- Flag
- Interactive map of Dembecha Zuria
- Zone: Mirab Gojjam
- Region: Amhara

Area
- • Total: 971.29 km^{2} (375.02 sq mi)

Population (2012 est.)
- • Total: 141,912
- • Density: 146.11/km^{2} (378.41/sq mi)

= Dembecha (woreda) =

District in Amhara Region, Ethiopia

Dembecha Zuria is one of the woredas in the Amhara Region of Ethiopia. Part of the Mirab Gojjam Zone, Dembecha is bordered on the west by Bure, on the northwest by Jabi Tehnan, on the north by Dega Damot, and on the east and south by the Misraq Gojjam Zone. Towns in Dembecha include Addis Alem, Dembecha and Yechereka.

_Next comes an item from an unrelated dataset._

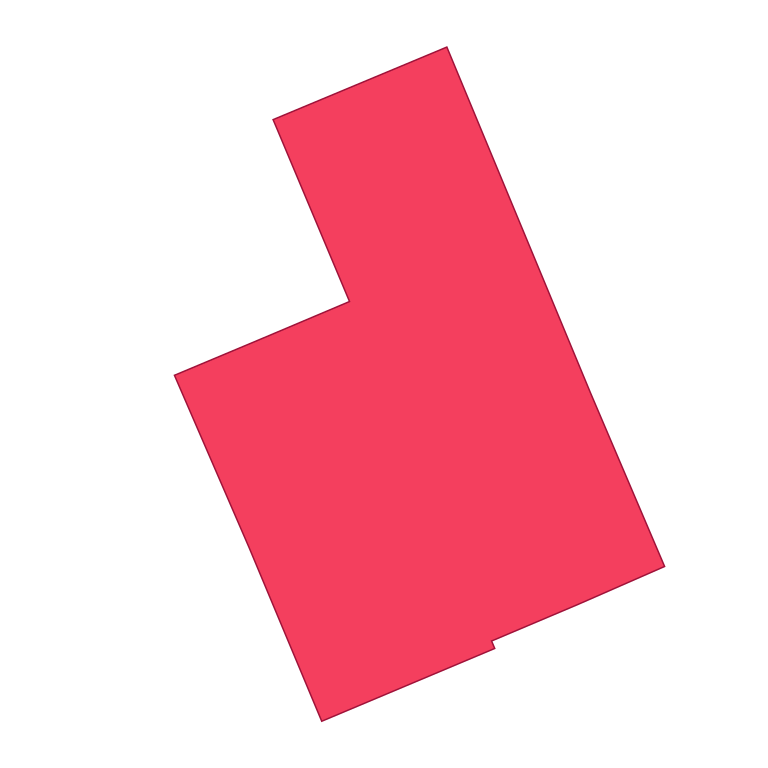 Montcalm, Michigan, United States of America, rotated 67°
{"feature_id": "52423323B91024562611381", "entity_name": "Montcalm", "entity_type": "district", "adm_level": 2, "iso_a3": "USA", "parent_name": "United States of America", "parent_adm1": "Michigan", "projection": "orthographic", "projection_center": [-85.151, 43.293], "detail": "fine", "context": "isolated", "style": "filled", "palette": "rose", "viewbox_px": 768, "rotation_deg": 67, "n_neighbors": 0, "source": "geoboundaries", "source_scale": "gbopen_adm2", "svg_char_len": 348}
<svg xmlns="http://www.w3.org/2000/svg" viewBox="0 0 768 768"><g transform="rotate(67 384 384)"><path d="M473.7,197.4L98.4,194.5L97.3,382.8L105.8,382.8L294.6,383.5L294.5,478.6L294.1,573.5L388.1,572.8L481.8,572.1L670.1,573.1L670.7,385.4L662.6,385.4L662.7,291.2L661.6,197.0L473.7,197.4Z" fill="#f43f5e" stroke="#9f1239" stroke-width="1.5"/></g></svg>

Rivers in this woreda include the Temchi, over which the Italian Count Salimbeni built the first bridge in Gojjam for Negus Tekle Haymanot in 1884–1885. Near the town of Dembecha are hot springs which were both well known and popular throughout Gojjam.

==Demographics==
Based on the 2007 national census conducted by the Central Statistical Agency of Ethiopia (CSA), this woreda has a total population of 129,260, an increase of 44.50% over the 1994 census, of whom 64,683 are men and 64,577 women; 17,913 or 13.86% are urban inhabitants. With an area of 971.29 square kilometers, Dembecha has a population density of 133.08, which is less than the Zone average of 158.25 persons per square kilometer. A total of 30,731 households were counted in this woreda, resulting in an average of 4.21 persons to a household, and 29,608 housing units. The majority of the inhabitants practiced Ethiopian Orthodox Christianity, with 99.13% reporting that as their religion.

The 1994 national census reported a total population for this woreda of 89,456 in 16,256 households, of whom 44,820 were men and 44,636 were women; 11,493 or 12.85% of its population were urban dwellers. The largest ethnic group reported in Dembecha was the Amhara (99.82%). Amharic was spoken as a first language by 99.87%. The majority of the inhabitants practiced Ethiopian Orthodox Christianity, with 98.47% reporting that as their religion, while 1.46% were Muslim.